Tf. : Vous affirmez que cette image de la mère aimante confine au sexisme. Est-il dégradant de regarder la femme comme une mère, ce rôle n’est-il pas plutôt valorisant, puisque seules les femmes sont capables de donner la vie ?

J. M. : Les hommes participent tout de même un peu au processus… Cette façon de voir les choses qui veut qu’on assoit la dignité de la femme sur le fait qu’elle est capable d’être une mère, revient à la déprécier en tant que femme. C’est ce que traduit très bien cette formule populaire et très vulgaire, veuillez m’en excuser, « Toutes les femmes sont des putes, sauf ma mère par respect ». Tout le sexisme de notre société repose là-dessus. On considère qu’une femme qui n’a pas eu d’enfants n’a pas accompli son rôle de femme, alors qu’un homme n’a pas besoin d’être père pour prouver qu’il est un homme. Mais cela est en train d’évoluer et c’est plutôt positif.

Tf. : Vous consacrez même un chapitre au viol, expliquant que les condamnés pour crime sexuel ont été les « victimes » de ce mythe de la mère idéale. Comment avez-vous abouti à ce constat ?

J. M. : Dans le cadre de mon métier de psychiatre des hôpitaux, je me suis retrouvé à prendre en charge des patients incarcérés pour des crimes sexuels. J’ai découvert que derrière leur passage à l’acte sur des femmes anonymes, se cache une volonté de vengeance sur la mère. Celle-ci est un personnage fantasmé, qui doit être admirable, angélique, et qui s’oppose en tout à la femme qui a un sexe et une sexualité. Une mère normale doit être seulement intéressée par « moi », sinon c’est que je ne suis pas « aimable », et qu’elle est coupable de s’intéresser à autre chose (d’autres hommes) qu’à moi et pire de se désintéresser de moi. Ce déni de la sexualité de la mère, donc de sa féminité, entraîne un désir de rabaisser la femme, en la réduisant à sa sexualité, comme pour lui dire « tu n’es pas digne d’être mère », mais il n’excuse pas le crime évidemment.

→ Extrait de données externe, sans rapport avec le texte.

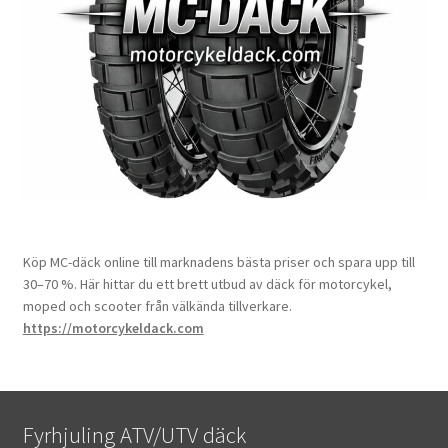
Köp MC-däck online till marknadens bästa priser och spara upp till
30–70 %. Här hittar du ett brett utbud av däck för motorcykel,
moped och scooter från välkända tillverkare.
https://motorcykeldack.com
Fyrhjuling ATV/UTV däck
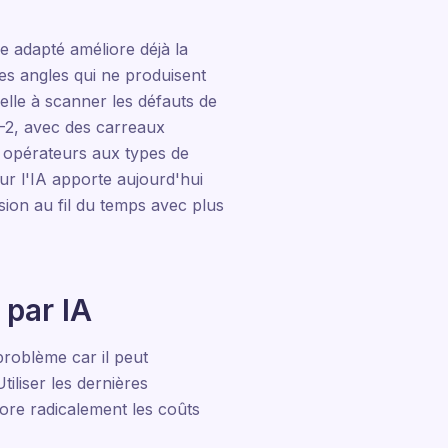
e adapté améliore déjà la
es angles qui ne produisent
ielle à scanner les défauts de
5-2, avec des carreaux
s opérateurs aux types de
ur l'IA apporte aujourd'hui
ion au fil du temps avec plus
 par IA
 problème car il peut
iliser les dernières
iore radicalement les coûts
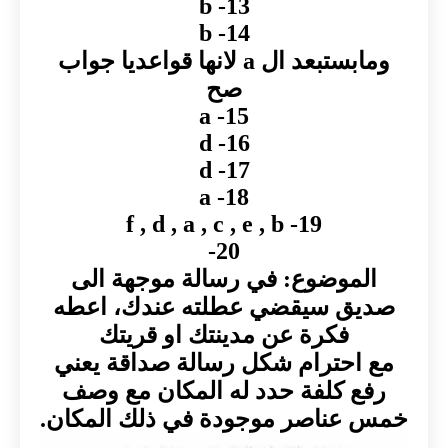
13- b
14- b
ومابستبعد ال a لانها قواعديا جواب
صح
15- a
16- d
17- d
18- a
19- f , d , a , c , e , b
20-
الموضوع: في رسالة موجهة الى
صديق سيقضي عطلته عندك، اعطه
فكرة عن مدينتك او قريتك
مع احترام شكل رسالة صداقة يعني
رفع كلفة حدد له المكان مع وصف
خمس عناصر موجودة في ذلك المكان.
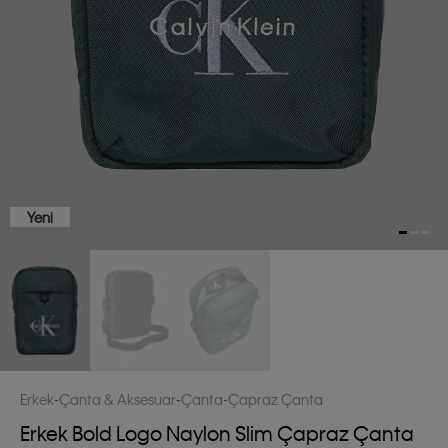
Yeni
Erkek
Çanta & Aksesuar
Çanta
Çapraz Çanta
Erkek Bold Logo Naylon Slim Çapraz Çanta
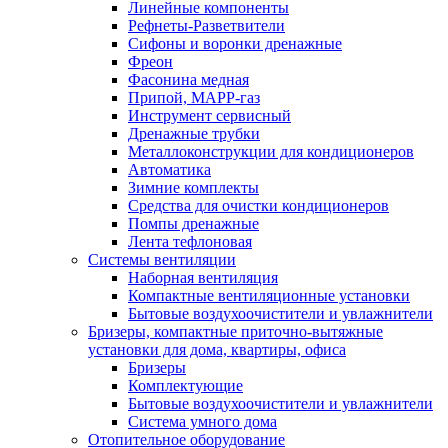
Линейные компоненты
Рефнеты-Разветвители
Сифоны и воронки дренажные
Фреон
Фасонина медная
Припой, МАРР-газ
Инструмент сервисный
Дренажные трубки
Металлоконструкции для кондиционеров
Автоматика
Зимние комплекты
Средства для очистки кондиционеров
Помпы дренажные
Лента тефлоновая
Системы вентиляции
Наборная вентиляция
Компактные вентиляционные установки
Бытовые воздухоочистители и увлажнители
Бризеры, компактные приточно-вытяжные
установки для дома, квартиры, офиса
Бризеры
Комплектующие
Бытовые воздухоочистители и увлажнители
Система умного дома
Отопительное оборудование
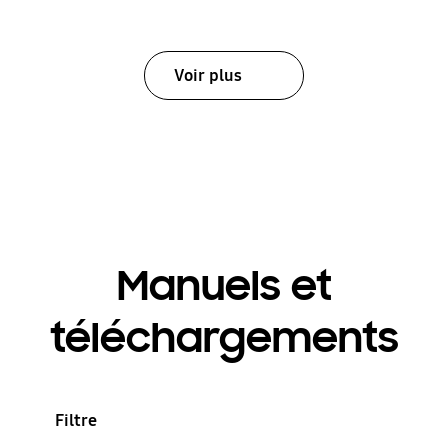
Voir plus
Manuels et
téléchargements
Filtre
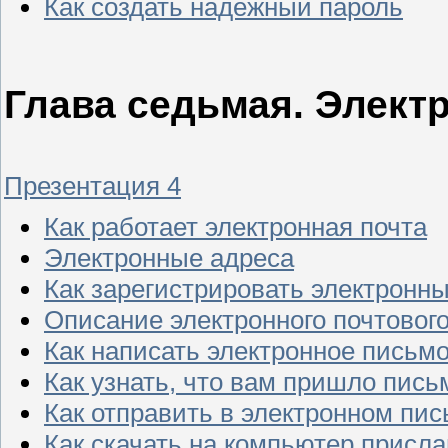
Как создать надежный пароль
Глава седьмая. Элект
Презентация 4
Как работает электронная почта
Электронные адреса
Как зарегистрировать электронн
Описание электронного почтовог
Как написать электронное письм
Как узнать, что вам пришло пись
Как отправить в электронном пис
Как скачать на компьютер присл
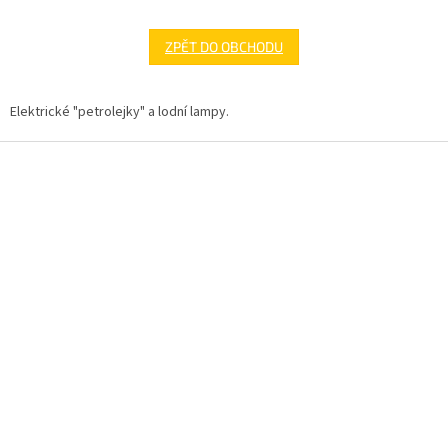
ZPĚT DO OBCHODU
Elektrické "petrolejky" a lodní lampy.
Z
á
p
a
t
í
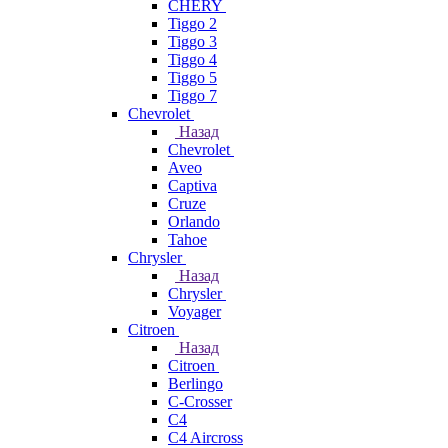
CHERY
Tiggo 2
Tiggo 3
Tiggo 4
Tiggo 5
Tiggo 7
Chevrolet
Назад
Chevrolet
Aveo
Captiva
Cruze
Orlando
Tahoe
Chrysler
Назад
Chrysler
Voyager
Citroen
Назад
Citroen
Berlingo
C-Crosser
C4
C4 Aircross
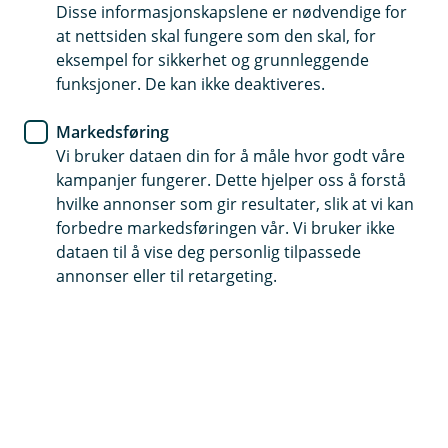
Disse informasjonskapslene er nødvendige for
Et kortsiktig lån uten sikkerhet og pant i bolig eller
at nettsiden skal fungere som den skal, for
andre eiendeler
eksempel for sikkerhet og grunnleggende
funksjoner. De kan ikke deaktiveres.
Fast nedbetalingsplan og god forutsigbarhet
Betal inn ekstra når du kan og reduser dine
Markedsføring
lånekostnader
Vi bruker dataen din for å måle hvor godt våre
kampanjer fungerer. Dette hjelper oss å forstå
Søk om forbrukslån her
hvilke annonser som gir resultater, slik at vi kan
forbedre markedsføringen vår. Vi bruker ikke
dataen til å vise deg personlig tilpassede
Et forbrukslån gir deg ekstra
annonser eller til retargeting.
handlingsrom
Har du fått uventede regninger eller behov for
økonomisk fleksibilitet?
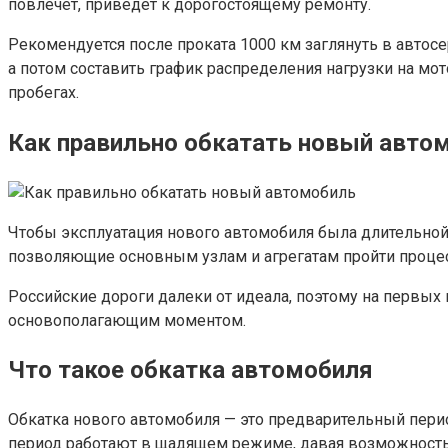
повлечет, приведет к дорогостоящему ремонту.
Рекомендуется после проката 1000 км заглянуть в автос
а потом составить график распределения нагрузки на мот
пробегах.
Как правильно обкатать новый авто
Чтобы эксплуатация нового автомобиля была длительной
позволяющие основным узлам и агрегатам пройти процес
Российские дороги далеки от идеала, поэтому на первых 
основополагающим моментом.
Что такое обкатка автомобиля
Обкатка нового автомобиля — это предварительный пери
период работают в щадящем режиме, давая возможность 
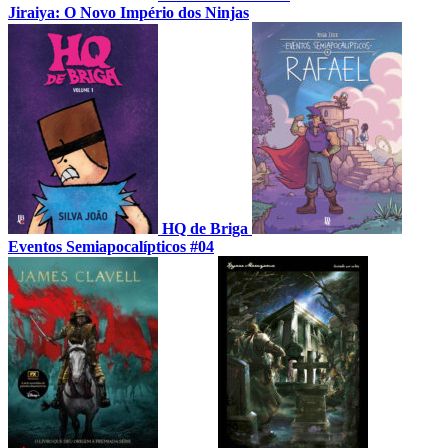
Jiraiya: O Novo Império dos Ninjas
HQ de Briga
Eventos Semiapocalípticos #04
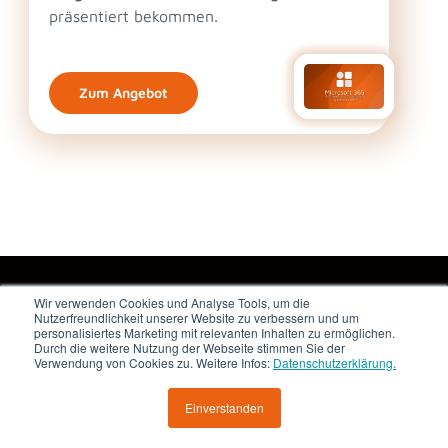
präsentiert bekommen.
Zum Angebot
Wir verwenden Cookies und Analyse Tools, um die
Nutzerfreundlichkeit unserer Website zu verbessern und um
personalisiertes Marketing mit relevanten Inhalten zu ermöglichen.
Durch die weitere Nutzung der Webseite stimmen Sie der
Verwendung von Cookies zu. Weitere Infos:
Datenschutzerklärung.
Profis für M365-Intranets & digitale Arbeitsplätze, Power Apps,
Power Automate Workflows, sowie Managementsysteme.
Einverstanden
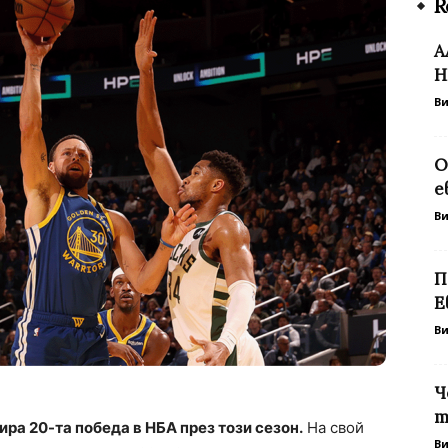
R
А
Н
В
О
е
В
П
Е
В
Ч
т
ра 20-та победа в НБА през този сезон.
На свой
В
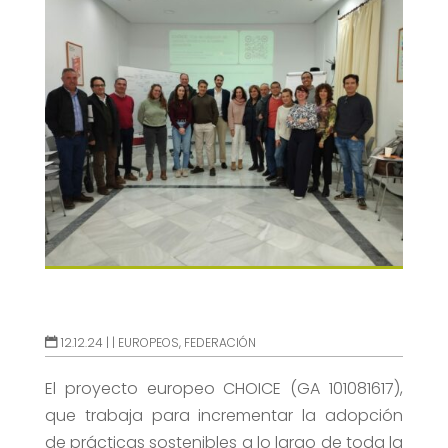
12.12.24 |
|
EUROPEOS
,
FEDERACIÓN
El proyecto europeo CHOICE (GA 101081617),
que trabaja para incrementar la adopción
de prácticas sostenibles a lo largo de toda la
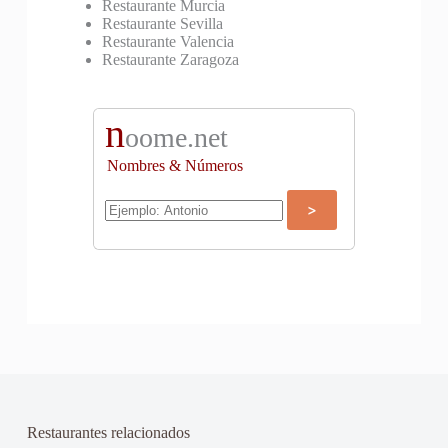
Restaurante Murcia
Restaurante Sevilla
Restaurante Valencia
Restaurante Zaragoza
n
oome.net
Nombres & Números
Restaurantes relacionados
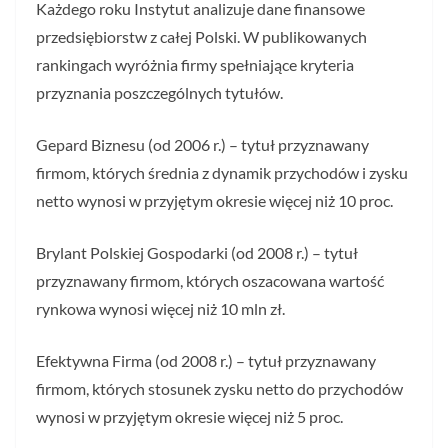
Każdego roku Instytut analizuje dane finansowe
przedsiębiorstw z całej Polski. W publikowanych
rankingach wyróżnia firmy spełniające kryteria
przyznania poszczególnych tytułów.
Gepard Biznesu (od 2006 r.) – tytuł przyznawany
firmom, których średnia z dynamik przychodów i zysku
netto wynosi w przyjętym okresie więcej niż 10 proc.
Brylant Polskiej Gospodarki (od 2008 r.) – tytuł
przyznawany firmom, których oszacowana wartość
rynkowa wynosi więcej niż 10 mln zł.
Efektywna Firma (od 2008 r.) – tytuł przyznawany
firmom, których stosunek zysku netto do przychodów
wynosi w przyjętym okresie więcej niż 5 proc.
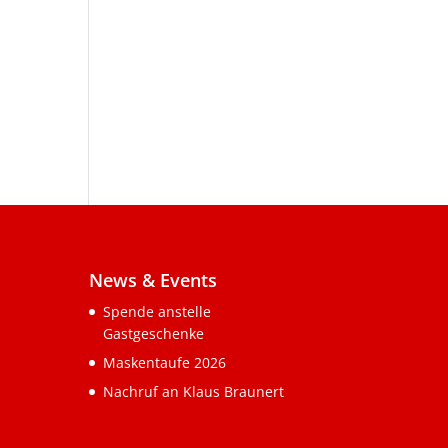
News & Events
Spende anstelle
Gastgeschenke
Maskentaufe 2026
Nachruf an Klaus Braunert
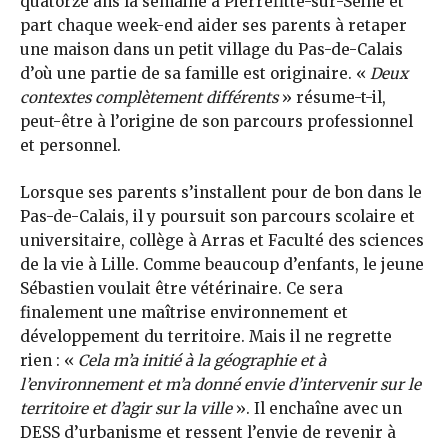
quatorze ans la semaine à Pierrefitte-sur-Seine et
part chaque week-end aider ses parents à retaper
une maison dans un petit village du Pas-de-Calais
d’où une partie de sa famille est originaire. «
Deux
contextes complètement différents
» résume-t-il,
peut-être à l’origine de son parcours professionnel
et personnel.
Lorsque ses parents s’installent pour de bon dans le
Pas-de-Calais, il y poursuit son parcours scolaire et
universitaire, collège à Arras et Faculté des sciences
de la vie à Lille. Comme beaucoup d’enfants, le jeune
Sébastien voulait être vétérinaire. Ce sera
finalement une maîtrise environnement et
développement du territoire. Mais il ne regrette
rien : «
Cela m’a initié à la géographie et à
l’environnement et m’a donné envie d’intervenir sur le
territoire et d’agir sur la ville
». Il enchaîne avec un
DESS d’urbanisme et ressent l’envie de revenir à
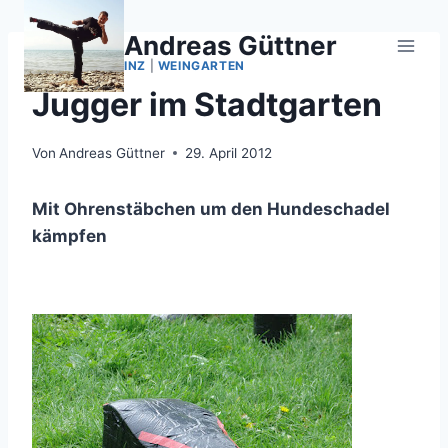
Zum
Inhalt
Andreas Güttner
springen
JUGGER
|
RONINZ
|
WEINGARTEN
Jugger im Stadtgarten
Von
Andreas Güttner
29. April 2012
Mit Ohrenstäbchen um den Hundeschadel
kämpfen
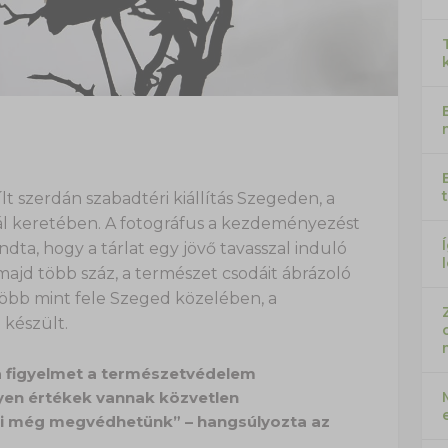
lt szerdán szabadtéri kiállítás Szegeden, a
vál keretében. A fotográfus a kezdeményezést
ta, hogy a tárlat egy jövő tavasszal induló
majd több száz, a természet csodáit ábrázoló
több mint fele Szeged közelében, a
 készült.
ja a figyelmet a természetvédelem
yen értékek vannak közvetlen
i még megvédhetünk” – hangsúlyozta az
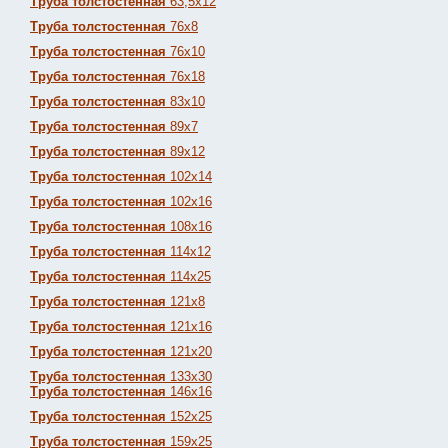
Труба толстостенная
63,5х12
Труба толстостенная
76х8
Труба толстостенная
76х10
Труба толстостенная
76х18
Труба толстостенная
83х10
Труба толстостенная
89х7
Труба толстостенная
89х12
Труба толстостенная
102х14
Труба толстостенная
102х16
Труба толстостенная
108х16
Труба толстостенная
114х12
Труба толстостенная
114х25
Труба толстостенная
121х8
Труба толстостенная
121х16
Труба толстостенная
121х20
Труба толстостенная
133х30
Труба толстостенная
146х16
Труба толстостенная
152х25
Труба толстостенная
159х25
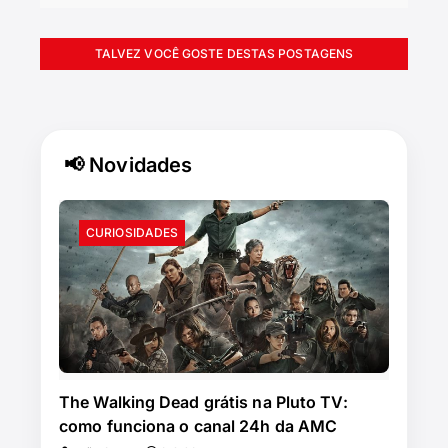
TALVEZ VOCÊ GOSTE DESTAS POSTAGENS
📢 Novidades
CURIOSIDADES
The Walking Dead grátis na Pluto TV:
como funciona o canal 24h da AMC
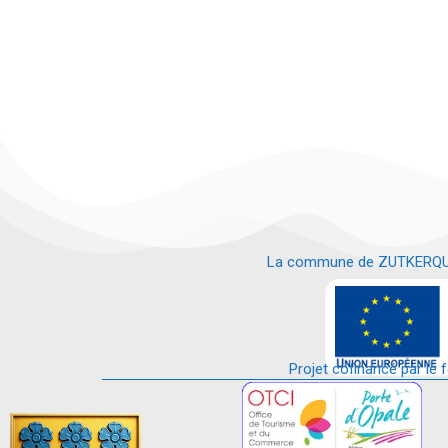
La commune de ZUTKERQUE es
e
Projet cofinancé par le 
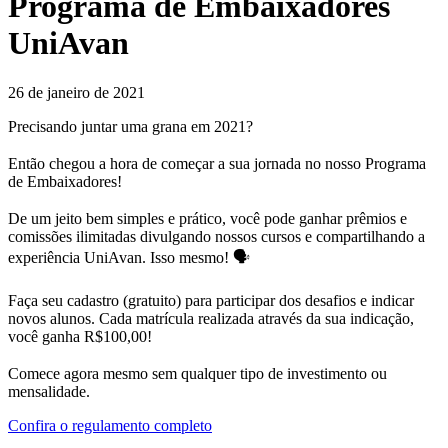
Programa de Embaixadores
UniAvan
26 de janeiro de 2021
Precisando juntar uma grana em 2021?
⠀
Então chegou a hora de começar a sua jornada no nosso Programa
de Embaixadores!
⠀
De um jeito bem simples e prático, você pode ganhar prêmios e
comissões ilimitadas divulgando nossos cursos e compartilhando a
experiência UniAvan. Isso mesmo! 🗣
⠀
Faça seu cadastro (gratuito) para participar dos desafios e indicar
novos alunos. Cada matrícula realizada através da sua indicação,
você ganha R$100,00!
⠀
Comece agora mesmo sem qualquer tipo de investimento ou
mensalidade.
Confira o regulamento completo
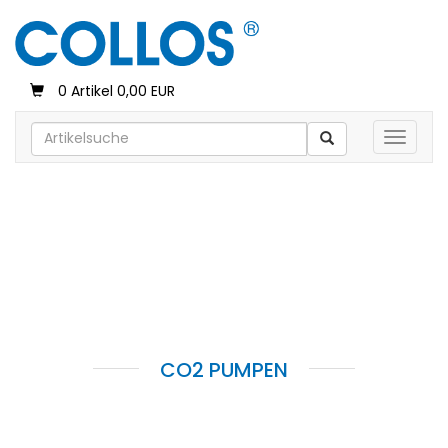
0 Artikel 0,00 EUR
Toggle 
CO2 PUMPEN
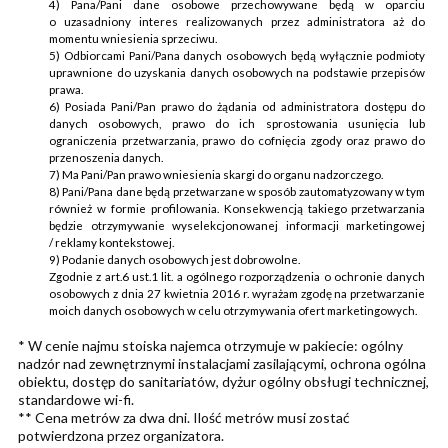
4) Pana/Pani dane osobowe przechowywane będą w oparciu
o uzasadniony interes realizowanych przez administratora aż do
momentu wniesienia sprzeciwu.
5) Odbiorcami Pani/Pana danych osobowych będą wyłącznie podmioty
uprawnione do uzyskania danych osobowych na podstawie przepisów
prawa.
6) Posiada Pani/Pan prawo do żądania od administratora dostępu do
danych osobowych, prawo do ich sprostowania usunięcia lub
ograniczenia przetwarzania, prawo do cofnięcia zgody oraz prawo do
przenoszenia danych.
7) Ma Pani/Pan prawo wniesienia skargi do organu nadzorczego.
8) Pani/Pana dane będą przetwarzane w sposób zautomatyzowany w tym
również w formie profilowania. Konsekwencją takiego przetwarzania
będzie otrzymywanie wyselekcjonowanej informacji marketingowej
/ reklamy kontekstowej.
9) Podanie danych osobowych jest dobrowolne.
Zgodnie z art.6 ust.1 lit. a ogólnego rozporządzenia o ochronie danych
osobowych z dnia 27 kwietnia 2016 r. wyrażam zgodę na przetwarzanie
moich danych osobowych w celu otrzymywania ofert marketingowych.
* W cenie najmu stoiska najemca otrzymuje w pakiecie: ogólny
nadzór nad zewnętrznymi instalacjami zasilającymi, ochrona ogólna
obiektu, dostęp do sanitariatów, dyżur ogólny obsługi technicznej,
standardowe wi-fi.
** Cena metrów za dwa dni. Ilość metrów musi zostać
potwierdzona przez organizatora.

Tf. : Dans les médias et la publicité, on a l’impression que le personnage clé est plutôt la femme complète, à la fois femme et mère, séduisante et aimante… Est-ce que l’on n’avance pas dans le bon sens ?

J. M. : J’ai plutôt l’impression que la pub en rajoute une couche. Les femmes y font beaucoup de choses, comme si il allait de soi de pouvoir être une mère parfaite et dévouée 24h/24, plus tout le reste à plein temps ! Ce qui est positif c’est qu’on commence à y voir des hommes faire ce que faisaient les mères toutes seules – ménage, emmener les enfants à l’école, etc. -. La publicité accompagne les changements, elle les amplifie, mais les modèles et les stéréotypes restent les mêmes.

Tf. : A l’approche de la fête des mères, quel message voulez-vous faire passer auprès des femmes, et de leurs compagnons, afin de mettre à mal le cliché de la mère idéale ?

J. M. : Mon conseil à tous : apprenez à vous détacher de votre mère, vous les adultes, essayez d’être adultes... Pour un enfant il est normal de fantasmer sur une mère idéale. Quant aux femmes, qu’elles ne croient pas tout ce qu’on leur raconte sur l’amour maternel. Vous n’êtes pas une mauvaise mère si vous en avez ras-le-bol. Vous n’avez pas l’obligation d’aimer votre enfant, seulement de le respecter. Mais il n’y a aucune restriction à votre droit de l’aimer.

Jean Maisondieu, « Même les kangourous se détachent de leur mère » (Payot).